## [ASSIGNED TASK]
Every line in the records below that holds the word "pixels" is to be copied.

Extracted data entries
Segment Open

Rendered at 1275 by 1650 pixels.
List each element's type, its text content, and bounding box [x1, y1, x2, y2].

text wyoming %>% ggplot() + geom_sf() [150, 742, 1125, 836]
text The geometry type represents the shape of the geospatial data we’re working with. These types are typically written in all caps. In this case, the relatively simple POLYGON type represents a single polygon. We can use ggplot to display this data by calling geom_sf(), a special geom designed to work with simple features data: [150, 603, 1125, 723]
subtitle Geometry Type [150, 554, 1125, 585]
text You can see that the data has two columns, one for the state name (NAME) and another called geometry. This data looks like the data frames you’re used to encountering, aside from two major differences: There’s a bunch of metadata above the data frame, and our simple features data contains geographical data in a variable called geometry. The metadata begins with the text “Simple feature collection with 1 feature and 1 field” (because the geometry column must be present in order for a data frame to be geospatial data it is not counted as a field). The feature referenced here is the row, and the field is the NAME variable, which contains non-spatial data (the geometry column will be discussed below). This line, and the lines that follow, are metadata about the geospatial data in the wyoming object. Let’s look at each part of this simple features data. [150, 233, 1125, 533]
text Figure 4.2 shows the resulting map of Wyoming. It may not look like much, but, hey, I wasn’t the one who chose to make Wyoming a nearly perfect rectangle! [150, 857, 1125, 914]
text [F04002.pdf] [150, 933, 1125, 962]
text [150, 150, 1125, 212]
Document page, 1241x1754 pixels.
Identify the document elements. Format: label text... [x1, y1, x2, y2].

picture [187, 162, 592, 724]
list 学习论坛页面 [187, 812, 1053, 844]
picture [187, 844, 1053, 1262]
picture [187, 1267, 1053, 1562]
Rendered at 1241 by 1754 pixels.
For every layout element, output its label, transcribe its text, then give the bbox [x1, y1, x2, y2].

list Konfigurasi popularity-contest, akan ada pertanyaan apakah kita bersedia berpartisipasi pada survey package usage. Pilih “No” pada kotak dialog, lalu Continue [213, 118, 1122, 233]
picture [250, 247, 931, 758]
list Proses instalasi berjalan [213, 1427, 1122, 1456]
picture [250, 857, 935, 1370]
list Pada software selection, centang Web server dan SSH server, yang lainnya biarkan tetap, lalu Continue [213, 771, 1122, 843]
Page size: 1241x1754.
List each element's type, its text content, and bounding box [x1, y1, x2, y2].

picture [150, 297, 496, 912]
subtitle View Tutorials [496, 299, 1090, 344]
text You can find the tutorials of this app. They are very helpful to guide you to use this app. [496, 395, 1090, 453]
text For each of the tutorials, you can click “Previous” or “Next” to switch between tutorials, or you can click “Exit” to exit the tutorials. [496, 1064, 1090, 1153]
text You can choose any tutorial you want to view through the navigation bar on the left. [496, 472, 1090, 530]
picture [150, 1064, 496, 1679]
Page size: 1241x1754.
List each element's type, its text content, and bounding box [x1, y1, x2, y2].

Segment Closed

## [OUTPUT OF THE TASK]
Rendered at 1275 by 1650 pixels.
Document page, 1241x1754 pixels.
Rendered at 1241 by 1754 pixels.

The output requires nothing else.